Utopia e barbárie começa pelo fim da Segunda Guerra, com a imagem da seguinte declaração do então presidente americano Henry Truman a respeito das bombas atômicas lançadas sobre Hiroshima e Nagasaki: Gastamos dois bilhões de dólares na maior aposta científica da história. E vencemos! .

Acho que o fim dessa guerra foi um divisor de águas. Após sairmos da barbárie, houve a utopia por um mundo melhor, mas, ao mesmo tempo, fadada a uma nova barbárie, pois o mundo ganhou um senhor chamado Estados Unidos.
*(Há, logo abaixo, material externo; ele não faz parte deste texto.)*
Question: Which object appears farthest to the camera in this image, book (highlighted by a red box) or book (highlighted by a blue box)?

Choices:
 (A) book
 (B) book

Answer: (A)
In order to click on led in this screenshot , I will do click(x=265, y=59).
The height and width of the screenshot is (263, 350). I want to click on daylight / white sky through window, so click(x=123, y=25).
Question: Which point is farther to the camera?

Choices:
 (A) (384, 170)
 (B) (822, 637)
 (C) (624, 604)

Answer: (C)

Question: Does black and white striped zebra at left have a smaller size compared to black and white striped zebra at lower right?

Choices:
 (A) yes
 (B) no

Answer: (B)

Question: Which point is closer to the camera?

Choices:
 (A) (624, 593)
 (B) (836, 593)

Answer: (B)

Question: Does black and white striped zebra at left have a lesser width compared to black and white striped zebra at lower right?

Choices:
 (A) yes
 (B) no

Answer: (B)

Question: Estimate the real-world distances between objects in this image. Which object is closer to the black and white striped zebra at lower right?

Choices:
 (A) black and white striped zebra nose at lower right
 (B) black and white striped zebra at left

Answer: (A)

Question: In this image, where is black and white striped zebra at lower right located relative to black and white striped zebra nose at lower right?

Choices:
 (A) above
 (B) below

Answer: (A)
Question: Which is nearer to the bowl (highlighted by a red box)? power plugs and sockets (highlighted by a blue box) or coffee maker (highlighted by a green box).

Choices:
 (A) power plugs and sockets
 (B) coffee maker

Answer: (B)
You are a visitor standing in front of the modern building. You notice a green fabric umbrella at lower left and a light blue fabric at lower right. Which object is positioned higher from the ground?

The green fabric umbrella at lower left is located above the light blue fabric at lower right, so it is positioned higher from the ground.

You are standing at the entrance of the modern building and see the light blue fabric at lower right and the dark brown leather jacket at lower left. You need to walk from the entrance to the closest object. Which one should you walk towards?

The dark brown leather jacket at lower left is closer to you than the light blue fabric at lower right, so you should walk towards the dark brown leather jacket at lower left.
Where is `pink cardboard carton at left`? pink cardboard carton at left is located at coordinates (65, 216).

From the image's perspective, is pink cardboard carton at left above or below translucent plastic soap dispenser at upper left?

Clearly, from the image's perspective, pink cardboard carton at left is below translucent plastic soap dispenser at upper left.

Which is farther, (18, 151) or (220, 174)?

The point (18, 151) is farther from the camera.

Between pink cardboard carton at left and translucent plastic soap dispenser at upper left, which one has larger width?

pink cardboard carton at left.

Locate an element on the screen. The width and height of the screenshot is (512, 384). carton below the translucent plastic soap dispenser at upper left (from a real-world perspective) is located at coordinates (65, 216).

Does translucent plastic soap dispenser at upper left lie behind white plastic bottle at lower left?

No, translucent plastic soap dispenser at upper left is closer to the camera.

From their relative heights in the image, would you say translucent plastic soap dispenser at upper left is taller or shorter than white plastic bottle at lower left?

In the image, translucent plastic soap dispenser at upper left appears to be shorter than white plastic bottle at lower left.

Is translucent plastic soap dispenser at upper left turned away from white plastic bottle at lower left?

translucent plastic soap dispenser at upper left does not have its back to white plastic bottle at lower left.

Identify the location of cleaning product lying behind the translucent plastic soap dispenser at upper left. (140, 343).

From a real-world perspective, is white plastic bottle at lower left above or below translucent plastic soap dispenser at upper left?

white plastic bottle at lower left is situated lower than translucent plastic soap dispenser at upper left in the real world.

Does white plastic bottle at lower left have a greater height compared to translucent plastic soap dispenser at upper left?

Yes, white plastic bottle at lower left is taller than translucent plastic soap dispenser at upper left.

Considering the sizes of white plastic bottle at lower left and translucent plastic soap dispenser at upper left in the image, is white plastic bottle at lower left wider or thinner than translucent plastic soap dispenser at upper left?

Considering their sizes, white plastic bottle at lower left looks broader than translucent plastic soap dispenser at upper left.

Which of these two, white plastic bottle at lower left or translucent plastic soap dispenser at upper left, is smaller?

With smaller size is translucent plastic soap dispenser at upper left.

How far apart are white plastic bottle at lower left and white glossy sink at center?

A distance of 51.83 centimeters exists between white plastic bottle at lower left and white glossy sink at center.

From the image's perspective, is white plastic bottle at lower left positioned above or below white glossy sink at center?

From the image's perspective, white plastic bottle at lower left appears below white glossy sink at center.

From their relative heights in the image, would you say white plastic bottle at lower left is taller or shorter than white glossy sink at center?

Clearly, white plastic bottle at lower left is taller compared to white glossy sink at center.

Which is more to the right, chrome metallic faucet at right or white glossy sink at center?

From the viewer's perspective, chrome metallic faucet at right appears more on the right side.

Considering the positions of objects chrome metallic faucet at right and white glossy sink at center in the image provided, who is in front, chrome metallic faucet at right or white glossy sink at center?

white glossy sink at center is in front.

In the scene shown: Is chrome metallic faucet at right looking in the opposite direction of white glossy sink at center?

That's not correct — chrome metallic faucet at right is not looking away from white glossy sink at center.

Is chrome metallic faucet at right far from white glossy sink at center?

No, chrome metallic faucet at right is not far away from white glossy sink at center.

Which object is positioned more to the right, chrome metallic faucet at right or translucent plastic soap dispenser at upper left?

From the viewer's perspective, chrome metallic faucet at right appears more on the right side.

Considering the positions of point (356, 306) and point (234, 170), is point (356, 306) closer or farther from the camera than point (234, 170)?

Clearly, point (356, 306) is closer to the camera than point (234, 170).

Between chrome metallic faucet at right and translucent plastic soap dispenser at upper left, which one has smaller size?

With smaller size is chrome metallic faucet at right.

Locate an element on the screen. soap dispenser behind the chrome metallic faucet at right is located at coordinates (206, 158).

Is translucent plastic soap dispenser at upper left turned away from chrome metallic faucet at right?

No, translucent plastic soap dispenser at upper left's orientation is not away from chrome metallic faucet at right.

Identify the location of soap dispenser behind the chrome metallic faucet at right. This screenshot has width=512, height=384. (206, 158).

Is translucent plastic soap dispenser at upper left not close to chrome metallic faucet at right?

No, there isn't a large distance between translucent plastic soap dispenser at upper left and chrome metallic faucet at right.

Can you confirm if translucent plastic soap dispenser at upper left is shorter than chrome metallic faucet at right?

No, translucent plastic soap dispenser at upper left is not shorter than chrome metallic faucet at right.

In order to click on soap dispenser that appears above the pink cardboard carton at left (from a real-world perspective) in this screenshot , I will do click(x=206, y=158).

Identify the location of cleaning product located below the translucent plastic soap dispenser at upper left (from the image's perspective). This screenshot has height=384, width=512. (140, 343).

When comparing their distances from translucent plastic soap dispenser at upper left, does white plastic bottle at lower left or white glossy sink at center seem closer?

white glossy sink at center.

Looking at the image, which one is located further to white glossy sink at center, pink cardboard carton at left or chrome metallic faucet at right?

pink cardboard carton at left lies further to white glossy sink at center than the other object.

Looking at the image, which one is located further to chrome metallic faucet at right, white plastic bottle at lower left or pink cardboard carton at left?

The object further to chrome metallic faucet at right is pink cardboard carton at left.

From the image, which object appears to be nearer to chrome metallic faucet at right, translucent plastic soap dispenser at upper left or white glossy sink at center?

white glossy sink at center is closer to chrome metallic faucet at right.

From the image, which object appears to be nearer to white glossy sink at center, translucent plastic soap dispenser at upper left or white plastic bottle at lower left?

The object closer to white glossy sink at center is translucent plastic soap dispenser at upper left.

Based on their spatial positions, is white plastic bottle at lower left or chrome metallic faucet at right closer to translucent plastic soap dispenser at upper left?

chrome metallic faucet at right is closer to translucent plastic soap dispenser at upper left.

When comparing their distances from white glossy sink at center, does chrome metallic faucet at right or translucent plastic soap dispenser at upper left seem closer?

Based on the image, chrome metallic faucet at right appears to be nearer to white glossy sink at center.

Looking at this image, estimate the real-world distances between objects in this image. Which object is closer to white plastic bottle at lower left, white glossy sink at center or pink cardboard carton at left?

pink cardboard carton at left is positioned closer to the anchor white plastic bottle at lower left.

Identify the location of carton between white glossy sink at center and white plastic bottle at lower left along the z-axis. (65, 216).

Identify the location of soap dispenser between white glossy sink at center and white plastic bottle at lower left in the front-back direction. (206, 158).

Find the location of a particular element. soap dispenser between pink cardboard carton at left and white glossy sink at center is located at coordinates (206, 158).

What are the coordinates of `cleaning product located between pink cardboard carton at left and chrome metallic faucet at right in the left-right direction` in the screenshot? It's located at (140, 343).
Inicialmente, pensei em chamar o filme de Utopia ou barbárie, mas a partir dessas reflexões percebi que as duas coisas andam juntas, indissociáveis.

Revisão sobre a luta armada

Ao abordar as ditaduras militares que proliferaram pela América Latina nos anos 70, Silvio Tendler procura fazer uma revisão sobre a luta armada a qual muitos se engajaram.

Não foi uma ideia tresloucada. Ela tinha um precedente. Por isso, faço uma citação ao filme Roma cidade aberta, de Roberto Rossellini (1945), que sinaliza que, em certas ocasiões, pegar em armas é necessário. Nós tínhamos o exemplo da Argélia, de Cuba... Não quero dizer que sou contra ou a favor, mas a luta armada tinha uma base.

Sobre esse assunto, Tendler colhe depoimento do militar Apolônio de Carvalho, morto em 2005, e a quem o cineasta dedica o filme:

Ele pegou em armas em 1935, lutou contra o nazifascismo na Guerra Civil Espanhola, integrou a resistência francesa ao lado de De Gaulle, e retornou ao Brasil para lutar contra a ditadura de 1964. É nosso herói da democracia.